• **INSTRUCTIONS FOR THE TASK**
Among the entries below, find the line with "Hematoxylin and eosin", then quote it and each following line up to and including the line with "- AJCC pathologic stage: I", and nothing else.

• **RECORDS TO PROCESS**
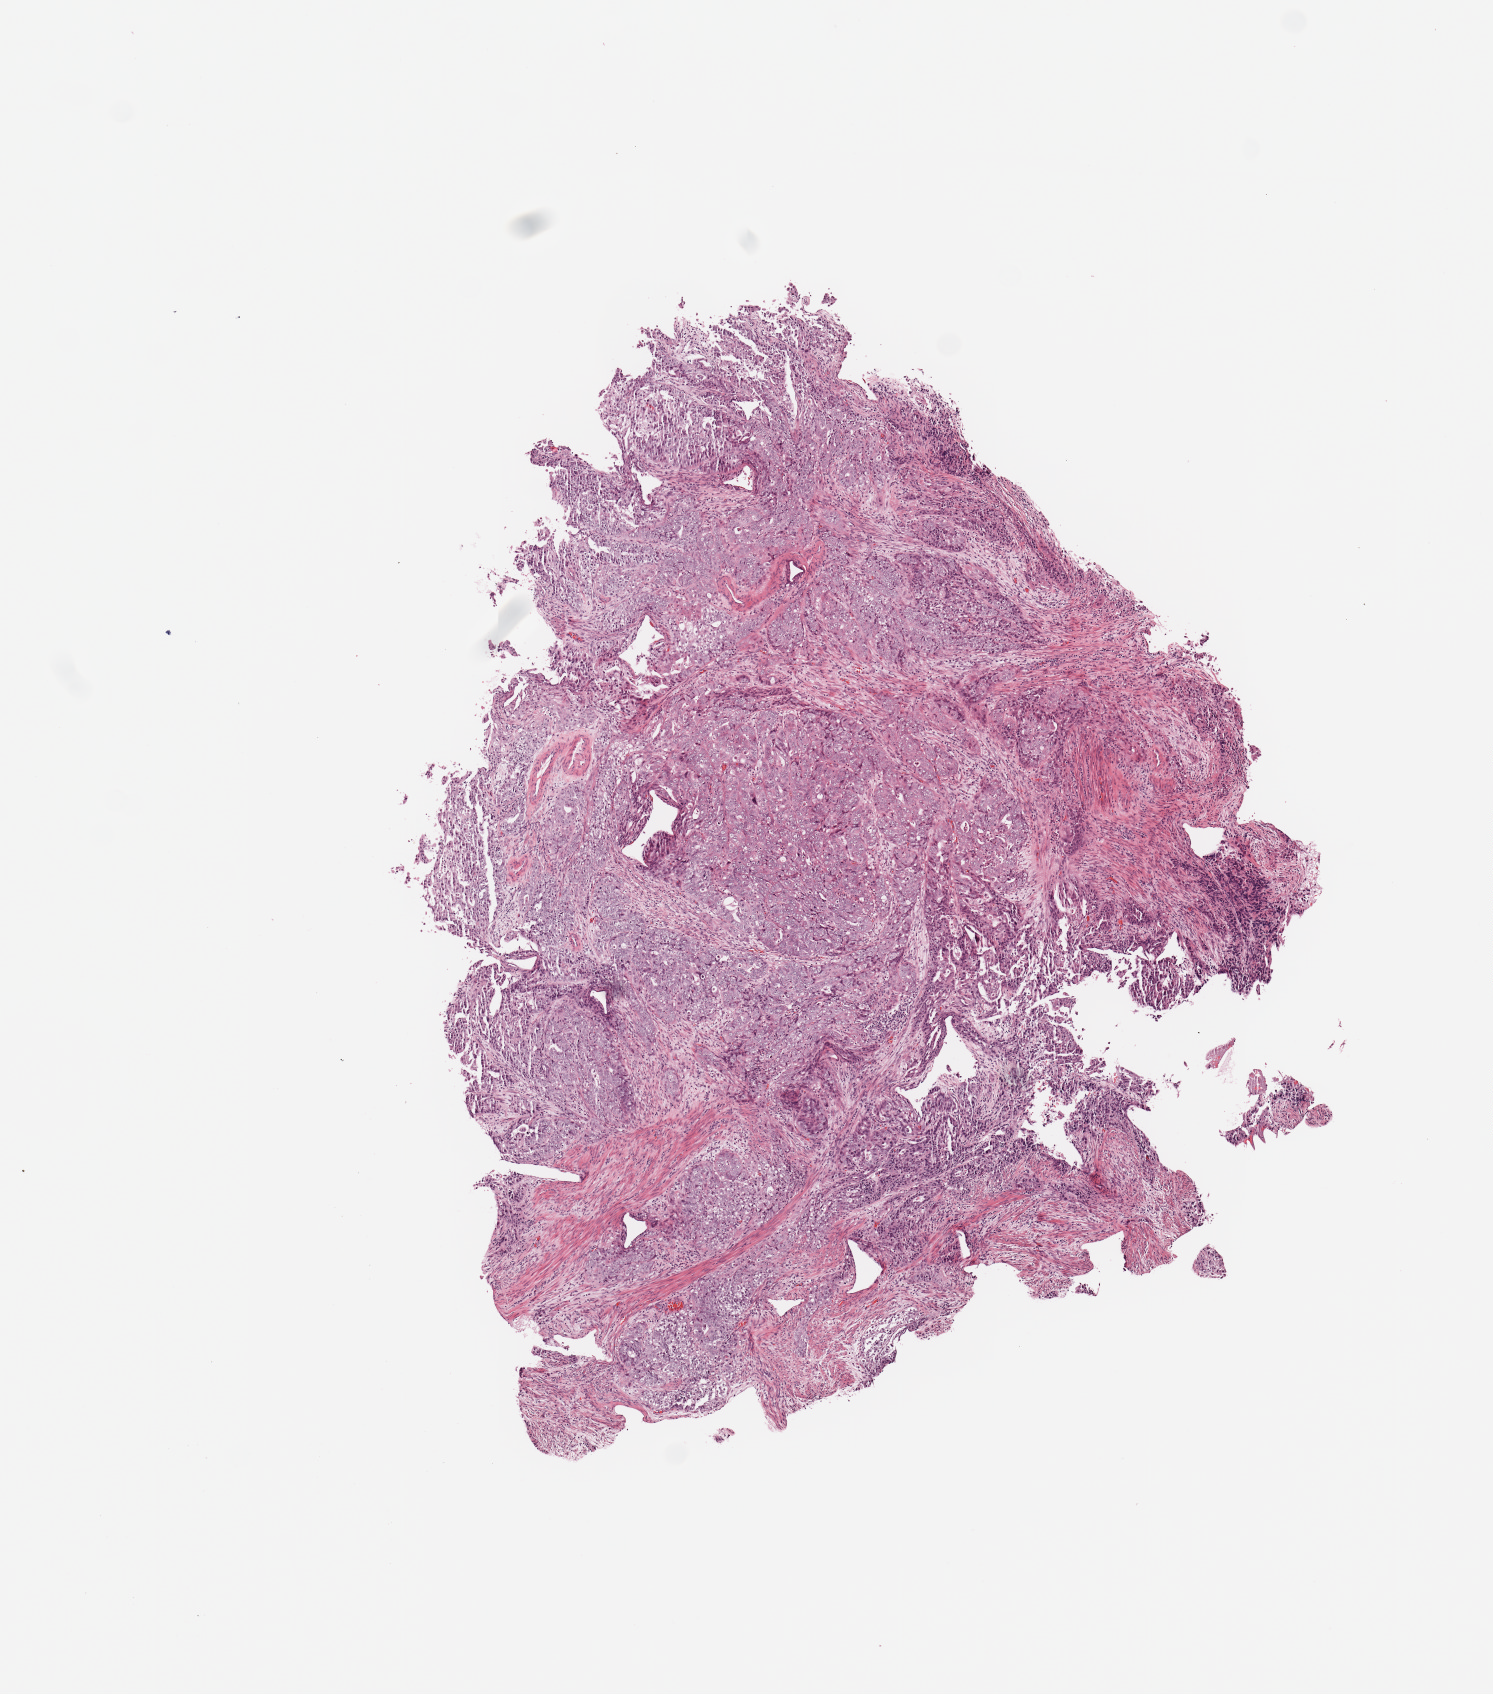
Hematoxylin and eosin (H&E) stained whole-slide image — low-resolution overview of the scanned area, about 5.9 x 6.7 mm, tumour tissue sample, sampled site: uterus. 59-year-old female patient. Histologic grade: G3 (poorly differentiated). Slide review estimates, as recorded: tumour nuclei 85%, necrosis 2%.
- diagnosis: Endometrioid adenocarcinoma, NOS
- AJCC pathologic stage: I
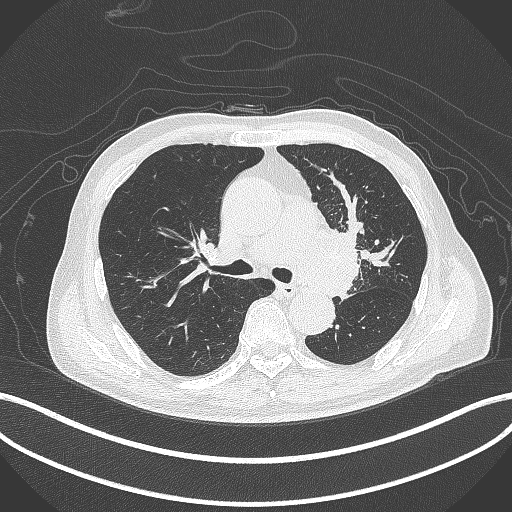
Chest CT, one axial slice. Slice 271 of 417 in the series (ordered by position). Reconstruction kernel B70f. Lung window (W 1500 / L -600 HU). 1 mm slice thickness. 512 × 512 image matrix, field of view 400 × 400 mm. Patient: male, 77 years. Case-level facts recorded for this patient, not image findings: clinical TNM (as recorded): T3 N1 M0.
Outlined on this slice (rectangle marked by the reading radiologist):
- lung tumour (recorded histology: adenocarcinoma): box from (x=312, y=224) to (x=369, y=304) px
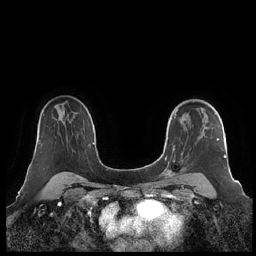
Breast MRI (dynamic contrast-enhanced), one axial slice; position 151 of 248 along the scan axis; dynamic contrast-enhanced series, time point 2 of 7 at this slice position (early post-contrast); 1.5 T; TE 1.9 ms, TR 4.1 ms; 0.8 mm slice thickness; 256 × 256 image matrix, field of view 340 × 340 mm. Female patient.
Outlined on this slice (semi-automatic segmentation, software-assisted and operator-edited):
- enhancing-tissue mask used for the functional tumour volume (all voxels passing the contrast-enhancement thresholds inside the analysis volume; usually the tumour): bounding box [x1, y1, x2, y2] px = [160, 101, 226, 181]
...
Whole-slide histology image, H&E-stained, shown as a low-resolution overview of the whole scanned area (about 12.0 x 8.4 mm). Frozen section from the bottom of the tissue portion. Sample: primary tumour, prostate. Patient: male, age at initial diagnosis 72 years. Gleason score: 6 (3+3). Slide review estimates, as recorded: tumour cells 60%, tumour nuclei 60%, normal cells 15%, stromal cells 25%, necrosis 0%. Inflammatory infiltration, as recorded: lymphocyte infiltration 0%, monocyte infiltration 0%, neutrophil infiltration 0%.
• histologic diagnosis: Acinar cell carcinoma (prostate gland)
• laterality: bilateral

• **EXERCISE ANSWER**
Hematoxylin and eosin (H&E) stained whole-slide image — low-resolution overview of the scanned area, about 5.9 x 6.7 mm, tumour tissue sample, sampled site: uterus. 59-year-old female patient. Histologic grade: G3 (poorly differentiated). Slide review estimates, as recorded: tumour nuclei 85%, necrosis 2%.
- diagnosis: Endometrioid adenocarcinoma, NOS
- AJCC pathologic stage: I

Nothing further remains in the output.